Stacked Universal Successor Feature Approximators for Safety in Reinforcement Learning
Ian Cannon, Washington Garcia, Thomas Gresavage, Joseph Saurine, Ian Leong, Jared Culbertson
TL;DR
This work introduces SUSFAS, a stacked universal successor feature approximator designed for safety-aware reinforcement learning in continuous control. By learning independent successor features for each objective component and integrating with SAC and a runtime assurance (RTA) controller, SUSFAS improves secondary objectives such as fuel efficiency while maintaining primary task performance. Key contributions include expert stacking (learning SFs independently), extensive ablations against collapsed USFA, and demonstrations that RTA presence is crucial for realizing SUSFAS gains, with substantial fuel-efficiency improvements in mission-critical tasks. The results highlight the potential of stacking successor features to encode safety-controller behaviors and enable robust, multi-objective policies in safety-critical domains.
Abstract
Real-world problems often involve complex objective structures that resist distillation into reinforcement learning environments with a single objective.

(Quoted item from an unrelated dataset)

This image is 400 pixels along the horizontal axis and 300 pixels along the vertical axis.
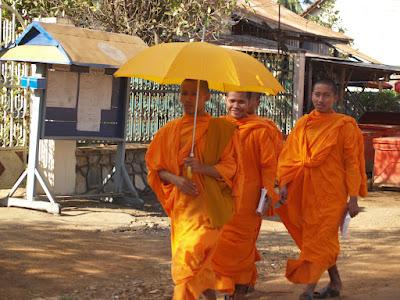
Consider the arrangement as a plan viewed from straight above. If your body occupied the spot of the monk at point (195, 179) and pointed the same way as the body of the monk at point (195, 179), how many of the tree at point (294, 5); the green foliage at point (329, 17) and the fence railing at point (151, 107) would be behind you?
3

Operation costs must be balanced with multi-dimensional task performance and end-states' effects on future availability, all while ensuring safety for other agents in the environment and the reinforcement learning agent itself. System redundancy through secondary backup controllers has proven to be an effective method to ensure safety in real-world applications where the risk of violating constraints is extremely high. In this work, we investigate the utility of a stacked, continuous-control variation of universal successor feature approximation (USFA) adapted for soft actor-critic (SAC) and coupled with a suite of secondary safety controllers, which we call stacked USFA for safety (SUSFAS). Our method improves performance on secondary objectives compared to SAC baselines using an intervening secondary controller such as a runtime assurance (RTA) controller.